*** Records supplied ***

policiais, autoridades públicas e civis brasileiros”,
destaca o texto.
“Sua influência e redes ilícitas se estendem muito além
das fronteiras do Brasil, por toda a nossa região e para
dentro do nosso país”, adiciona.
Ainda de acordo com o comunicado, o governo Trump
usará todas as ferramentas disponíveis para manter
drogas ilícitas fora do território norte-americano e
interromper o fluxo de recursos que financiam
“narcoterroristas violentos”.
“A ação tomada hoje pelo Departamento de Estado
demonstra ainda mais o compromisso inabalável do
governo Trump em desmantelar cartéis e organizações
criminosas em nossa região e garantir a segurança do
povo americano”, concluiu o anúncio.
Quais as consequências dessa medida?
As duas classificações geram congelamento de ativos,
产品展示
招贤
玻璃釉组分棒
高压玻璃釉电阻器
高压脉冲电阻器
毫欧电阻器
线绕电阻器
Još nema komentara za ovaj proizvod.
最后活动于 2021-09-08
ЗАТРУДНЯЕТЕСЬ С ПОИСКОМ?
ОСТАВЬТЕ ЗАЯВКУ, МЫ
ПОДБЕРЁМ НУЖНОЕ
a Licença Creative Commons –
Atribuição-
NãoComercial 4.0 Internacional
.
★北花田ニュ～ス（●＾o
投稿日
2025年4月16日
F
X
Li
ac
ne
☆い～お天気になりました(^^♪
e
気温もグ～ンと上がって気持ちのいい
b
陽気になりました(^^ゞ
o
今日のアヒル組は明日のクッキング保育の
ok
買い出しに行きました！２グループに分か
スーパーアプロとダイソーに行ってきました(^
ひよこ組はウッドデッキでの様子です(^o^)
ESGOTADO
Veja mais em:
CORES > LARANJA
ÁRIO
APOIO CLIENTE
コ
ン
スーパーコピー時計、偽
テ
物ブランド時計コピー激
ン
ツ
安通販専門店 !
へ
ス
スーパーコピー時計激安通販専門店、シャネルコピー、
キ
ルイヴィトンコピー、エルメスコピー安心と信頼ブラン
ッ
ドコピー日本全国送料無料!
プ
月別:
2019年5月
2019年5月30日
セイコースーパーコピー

*** End of Records supplied ***

- [How to complete this task]:
Among the lines above, find the ones containing "para" and copy them.

- [Answer space]:
das fronteiras do Brasil, por toda a nossa região e para
usará todas as ferramentas disponíveis para manter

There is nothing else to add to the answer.